In [1]:
# ======================================================================
# 🔮 PARAMETERIZED FORECAST GENERATION SCRIPT (CFPR 2026)
# ======================================================================

import os
import time
import torch
import numpy as np
import pandas as pd
from autogluon.timeseries import TimeSeriesPredictor, TimeSeriesDataFrame


# ----------------------------------------------------------------------
# 🧾 Helper: Save Forecasts in CFPR Standardized Format
# ----------------------------------------------------------------------
def save_standard_forecast(pred_df, category, model_name, forecast_year, output_root):
    """
    Convert AutoGluon forecast DataFrame to standardized CFPR format:
    ['timestamp', 'q_0.5', 'q_0.01', 'q_0.05', 'q_0.1', 'q_0.25', 'q_0.75', 'q_0.9', 'q_0.95', 'q_0.99']
    """
    pred_df["timestamp"] = pd.to_datetime(pred_df["timestamp"], errors="coerce")

    quantile_cols = {
        "0.01": "q_0.01", "0.05": "q_0.05", "0.1": "q_0.1",
        "0.25": "q_0.25", "0.5": "q_0.5", "0.75": "q_0.75",
        "0.9": "q_0.9", "0.95": "q_0.95", "0.99": "q_0.99"
    }
    pred_df = pred_df.rename(columns=quantile_cols)

    # Fallback: if only mean exists
    if "mean" in pred_df.columns and "q_0.5" not in pred_df.columns:
        pred_df["q_0.5"] = pred_df["mean"]

    # Ensure all expected columns exist
    desired_cols = ["timestamp", "q_0.5", "q_0.01", "q_0.05", "q_0.1", "q_0.25",
                    "q_0.75", "q_0.9", "q_0.95", "q_0.99"]
    for col in desired_cols:
        if col not in pred_df.columns:
            pred_df[col] = np.nan
    pred_df = pred_df[desired_cols]

    pred_df = pred_df.round(3)

    out_dir = os.path.join(output_root, category.replace("/", "_"))
    os.makedirs(out_dir, exist_ok=True)
    out_path = os.path.join(out_dir, f"{category}_{model_name}_forecasts.csv")
    pred_df.to_csv(out_path, index=False)
    print(f"💾 Saved standardized forecast → {out_path}")

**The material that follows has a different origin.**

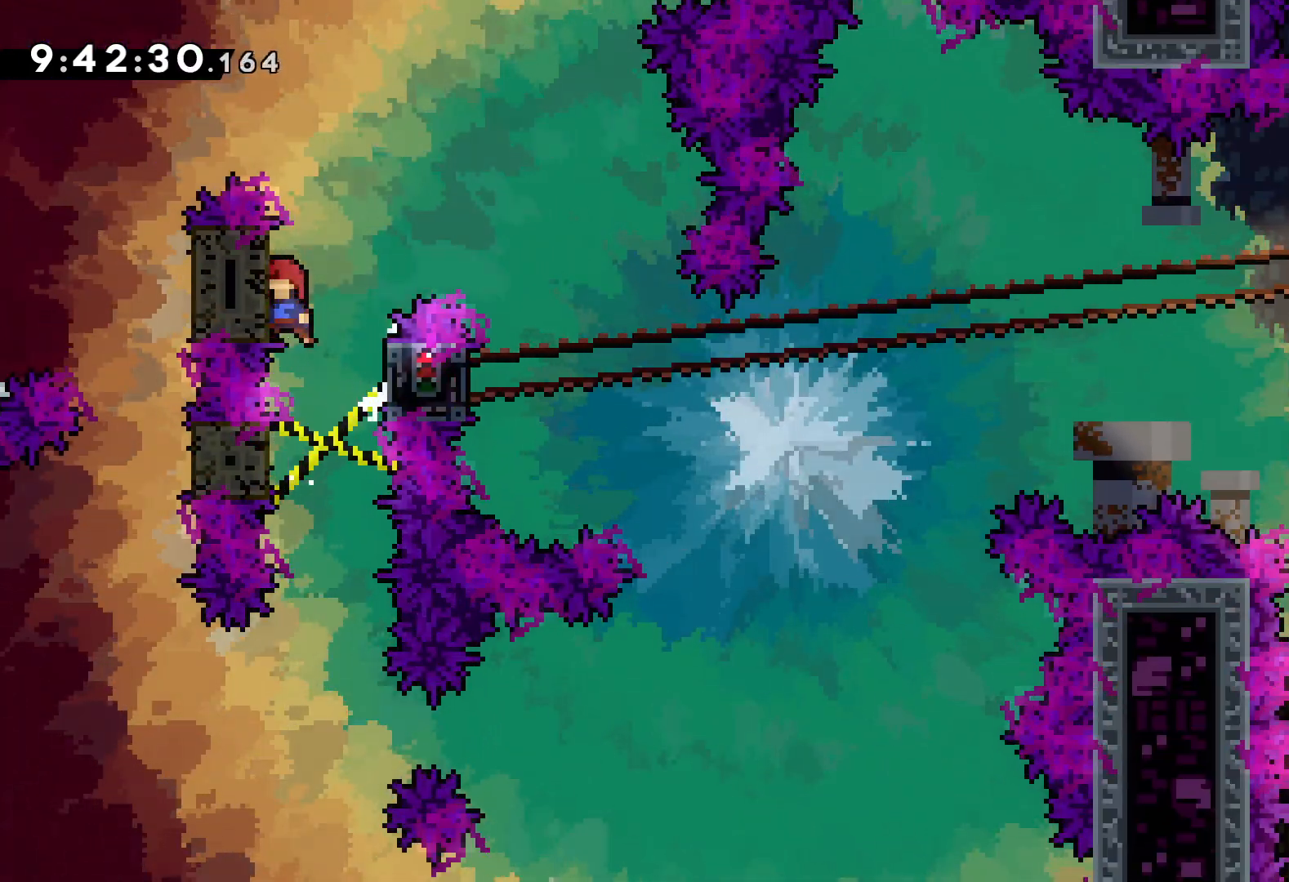
{"keys": [], "events": [[17, "left", "up"], [417, "jump", "up"], [417, "right", "up"]]}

# ----------------------------------------------------------------------
# ⚙️ MAIN FORECASTING PIPELINE
# ----------------------------------------------------------------------
def generate_forecasts(
    merged_path,
    output_dir,
    train_cutoff="2025-08-01",
    forecast_horizon=16,
    selected_categories=None,
    selected_models=None,
    time_limit=300,
):
    """
    Train models up to a fixed cutoff and forecast into 2026.
    Parameters
    ----------
    merged_path : str
        Path to merged CFPR dataset (must include timestamp + categories)
    output_dir : str
        Directory where forecast outputs will be saved
    train_cutoff : str
        Cutoff date for training (default '2025-08-01')
    forecast_horizon : int
        How many months ahead to forecast (default 16)
    selected_categories : list or None
        Food categories to forecast; if None → use all in dataset
    selected_models : list or None
        Models to train; if None → use default list
    time_limit : int
        Training time limit per category (seconds)
    """

    # ------------------------------------------------------------------
    # Load data
    # ------------------------------------------------------------------
    df = pd.read_csv(merged_path, parse_dates=["timestamp"])
    print(f"✅ Loaded dataset with shape {df.shape}")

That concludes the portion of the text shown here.